* Task description
Return exactly the final stretch of the records below, opening with the line that contains "JSTOR’s collections continue" and closing with the last line.

##### Listed records

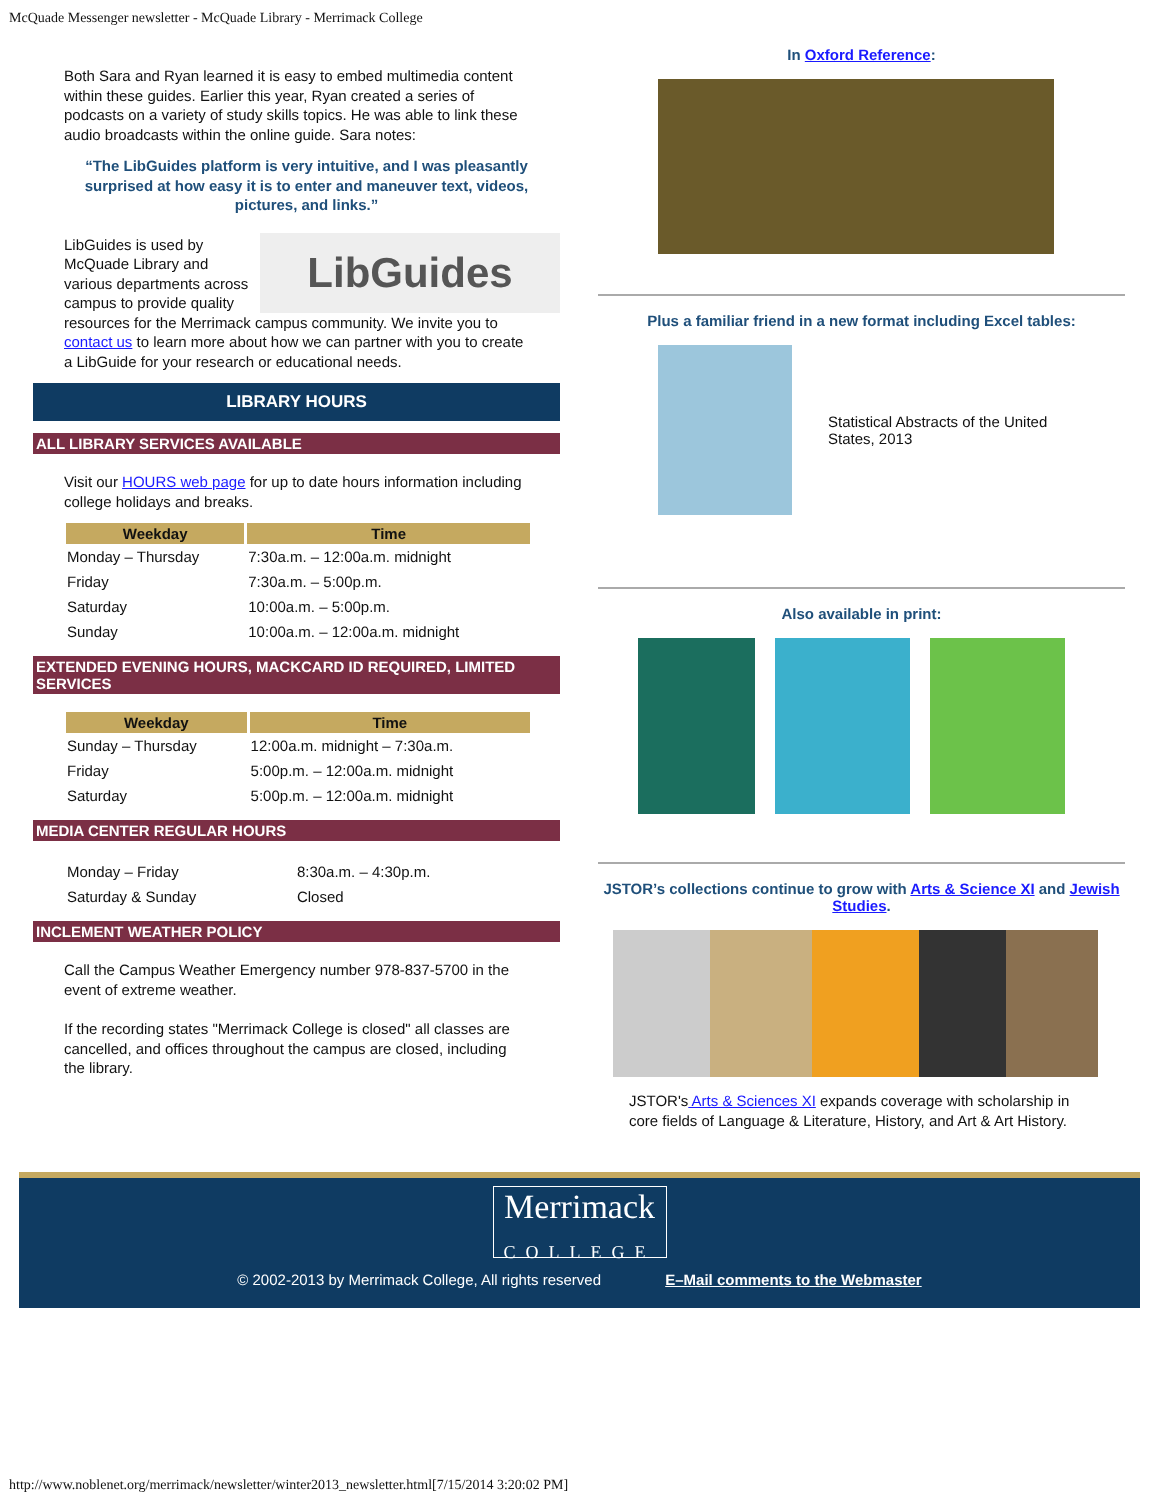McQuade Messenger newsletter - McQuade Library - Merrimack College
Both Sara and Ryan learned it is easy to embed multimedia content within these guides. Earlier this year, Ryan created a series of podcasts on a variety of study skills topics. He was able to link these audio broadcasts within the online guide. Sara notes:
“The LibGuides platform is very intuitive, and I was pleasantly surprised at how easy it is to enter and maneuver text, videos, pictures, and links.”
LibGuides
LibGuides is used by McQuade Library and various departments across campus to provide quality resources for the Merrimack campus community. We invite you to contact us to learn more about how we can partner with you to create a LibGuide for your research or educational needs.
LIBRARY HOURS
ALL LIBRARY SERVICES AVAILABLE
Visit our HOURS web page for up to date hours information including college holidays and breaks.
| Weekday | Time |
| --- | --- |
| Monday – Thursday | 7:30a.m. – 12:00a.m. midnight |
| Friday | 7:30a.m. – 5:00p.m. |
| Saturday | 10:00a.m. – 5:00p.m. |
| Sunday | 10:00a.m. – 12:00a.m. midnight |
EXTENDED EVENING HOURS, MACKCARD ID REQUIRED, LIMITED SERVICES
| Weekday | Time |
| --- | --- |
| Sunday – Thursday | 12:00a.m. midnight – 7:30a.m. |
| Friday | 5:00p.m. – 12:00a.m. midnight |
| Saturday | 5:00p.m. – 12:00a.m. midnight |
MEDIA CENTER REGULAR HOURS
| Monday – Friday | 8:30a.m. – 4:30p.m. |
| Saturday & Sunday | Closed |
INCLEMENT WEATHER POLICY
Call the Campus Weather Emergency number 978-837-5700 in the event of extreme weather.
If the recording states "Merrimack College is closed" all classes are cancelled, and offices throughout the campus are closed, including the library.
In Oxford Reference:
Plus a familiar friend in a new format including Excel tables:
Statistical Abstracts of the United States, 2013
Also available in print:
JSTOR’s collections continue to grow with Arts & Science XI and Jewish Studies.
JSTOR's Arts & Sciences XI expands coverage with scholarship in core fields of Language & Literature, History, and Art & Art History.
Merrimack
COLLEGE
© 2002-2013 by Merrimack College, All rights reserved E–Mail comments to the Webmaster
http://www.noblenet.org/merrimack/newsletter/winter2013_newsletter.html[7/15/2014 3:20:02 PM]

##########

* Task solution
JSTOR’s collections continue to grow with Arts & Science XI and Jewish Studies.
JSTOR's Arts & Sciences XI expands coverage with scholarship in core fields of Language & Literature, History, and Art & Art History.
Merrimack
COLLEGE
© 2002-2013 by Merrimack College, All rights reserved E–Mail comments to the Webmaster
http://www.noblenet.org/merrimack/newsletter/winter2013_newsletter.html[7/15/2014 3:20:02 PM]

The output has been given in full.